In the euphotic layer of the Arabian Sea, dissolved silica is depleted by the demands of organisms living in the upper ocean layers. As soon as the dissolved silica is supplied from deeper layers to the euphotic layer, diatom production accelerates. In the Arabian Sea, production of coccolithor-phorids also increases, but diatom production dominates. The primary production blooms of February, March and July 1995 were not linked to eddies, but were locked to the end of the periods of mixed layer deepening associated with each monsoon. There is also evidence that a dust storm caused by the strong winds in July 1995 covered the entire western and central Arabian Sea coincident with the July bloom. The ratio of organic carbon to inorganic carbon stood out from the background; but while the silicon to calcium ratio in the particles arriving at the ocean's interior during these blooms was high, it was not as elevated as that seen during the eddy-related blooms.

Thus, perhaps one of our most intriguing results is that the chemical composition of what we find to be the rapid export flux from the surface layer may guide our efforts to understand the physics of the Arabian Sea. Convective deepening and wind-driven entrainment appear to result in only modest transport of nutrient-rich water into the surface layer compared to the eddy-related transport. We will now have to consider more carefully the role of eddies. By doing so we will build our understanding of how the biological pump now functions and be able to apply that understanding to the record of how the pump functioned in the geological past as revealed in the records provided by the ocean sediments.

Sus Honjo's work was supported by the National Science Foundation, and Bob Weller's by the Office of Naval Research. The data and other contributions to their understanding provided by colleagues, particularly Tommy Dickey and John Marra, is gratefully acknowledged.

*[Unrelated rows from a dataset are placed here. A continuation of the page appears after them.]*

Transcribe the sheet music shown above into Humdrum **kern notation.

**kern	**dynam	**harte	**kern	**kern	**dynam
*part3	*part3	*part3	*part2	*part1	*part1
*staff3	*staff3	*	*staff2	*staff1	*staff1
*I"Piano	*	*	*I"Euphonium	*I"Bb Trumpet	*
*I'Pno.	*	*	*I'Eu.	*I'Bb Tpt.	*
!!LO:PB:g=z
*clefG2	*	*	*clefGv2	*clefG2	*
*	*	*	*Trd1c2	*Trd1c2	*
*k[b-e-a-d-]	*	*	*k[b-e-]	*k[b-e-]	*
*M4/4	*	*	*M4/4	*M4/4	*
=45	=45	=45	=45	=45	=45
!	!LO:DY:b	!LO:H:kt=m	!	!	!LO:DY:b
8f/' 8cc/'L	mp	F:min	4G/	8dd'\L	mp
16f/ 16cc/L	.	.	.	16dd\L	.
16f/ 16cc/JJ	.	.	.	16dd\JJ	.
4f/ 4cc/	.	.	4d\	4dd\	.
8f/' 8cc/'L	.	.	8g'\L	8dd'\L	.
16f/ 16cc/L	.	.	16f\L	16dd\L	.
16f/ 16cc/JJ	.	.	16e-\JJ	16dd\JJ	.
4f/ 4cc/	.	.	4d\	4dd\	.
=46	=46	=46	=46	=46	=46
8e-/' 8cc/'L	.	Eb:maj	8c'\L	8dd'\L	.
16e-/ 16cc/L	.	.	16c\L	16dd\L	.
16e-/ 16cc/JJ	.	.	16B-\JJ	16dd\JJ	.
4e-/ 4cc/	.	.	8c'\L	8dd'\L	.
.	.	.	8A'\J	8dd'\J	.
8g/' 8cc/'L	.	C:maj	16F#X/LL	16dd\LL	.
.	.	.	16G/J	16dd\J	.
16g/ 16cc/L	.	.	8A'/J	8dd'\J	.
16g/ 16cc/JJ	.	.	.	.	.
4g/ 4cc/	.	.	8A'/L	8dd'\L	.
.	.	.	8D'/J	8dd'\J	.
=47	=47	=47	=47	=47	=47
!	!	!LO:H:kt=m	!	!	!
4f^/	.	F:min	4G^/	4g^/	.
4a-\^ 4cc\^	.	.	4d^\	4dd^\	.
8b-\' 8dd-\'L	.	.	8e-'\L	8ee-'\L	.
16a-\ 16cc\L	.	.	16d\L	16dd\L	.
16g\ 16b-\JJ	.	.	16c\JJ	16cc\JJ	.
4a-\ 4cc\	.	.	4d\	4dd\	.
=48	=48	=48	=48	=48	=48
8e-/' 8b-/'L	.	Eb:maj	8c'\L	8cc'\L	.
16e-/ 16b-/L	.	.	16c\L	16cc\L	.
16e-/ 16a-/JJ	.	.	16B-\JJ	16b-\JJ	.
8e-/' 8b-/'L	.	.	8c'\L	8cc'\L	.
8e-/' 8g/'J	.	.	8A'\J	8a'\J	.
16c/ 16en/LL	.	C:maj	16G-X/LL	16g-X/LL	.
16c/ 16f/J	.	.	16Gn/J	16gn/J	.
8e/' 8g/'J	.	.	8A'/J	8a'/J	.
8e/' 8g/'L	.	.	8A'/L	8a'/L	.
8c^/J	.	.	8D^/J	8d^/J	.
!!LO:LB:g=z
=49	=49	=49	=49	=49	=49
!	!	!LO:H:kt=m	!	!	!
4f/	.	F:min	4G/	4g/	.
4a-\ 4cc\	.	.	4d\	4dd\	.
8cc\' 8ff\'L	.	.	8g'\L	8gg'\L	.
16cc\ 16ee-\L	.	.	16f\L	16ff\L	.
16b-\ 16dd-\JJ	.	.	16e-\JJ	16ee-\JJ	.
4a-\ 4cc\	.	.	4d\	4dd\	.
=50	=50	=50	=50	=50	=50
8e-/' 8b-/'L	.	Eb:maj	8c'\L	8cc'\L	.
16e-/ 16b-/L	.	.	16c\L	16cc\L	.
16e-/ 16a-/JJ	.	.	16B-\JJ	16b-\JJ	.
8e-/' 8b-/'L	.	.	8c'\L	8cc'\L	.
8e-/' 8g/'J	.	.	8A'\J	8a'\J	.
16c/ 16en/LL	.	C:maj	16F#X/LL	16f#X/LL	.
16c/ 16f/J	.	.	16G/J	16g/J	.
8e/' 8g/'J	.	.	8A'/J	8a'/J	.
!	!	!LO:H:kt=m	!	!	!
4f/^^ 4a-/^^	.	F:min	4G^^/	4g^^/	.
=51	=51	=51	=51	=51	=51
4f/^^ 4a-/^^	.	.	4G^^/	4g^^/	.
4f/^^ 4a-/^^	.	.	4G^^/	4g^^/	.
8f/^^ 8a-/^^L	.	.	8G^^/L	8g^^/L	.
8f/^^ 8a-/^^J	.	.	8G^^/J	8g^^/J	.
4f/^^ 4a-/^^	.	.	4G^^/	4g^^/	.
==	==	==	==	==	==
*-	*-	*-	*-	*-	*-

Bob Weller is part of the Physical Oceanography Department's Upper Ocean Processes Group. The talent and skill of this group's technical staff have made it possible to deploy heavily instrumented surface moorings around the globe and to make significant progress toward understanding the interaction of the ocean and atmosphere. His most recent experimental project deployed two surface moorings in the eastern tropical Pacific as part of the Pan American Climate Study. In 1997, this put Bob and the rest of the group at sea and away from WHOI for six weeks in April and May on a Lima, Peru, to San Diego cruise aboard Roger Revelle (Scripps Institution of Oceanography) and again for six weeks in November and December on a Honolulu to Honolulu voyage on Thomas Thompson (University of Washington).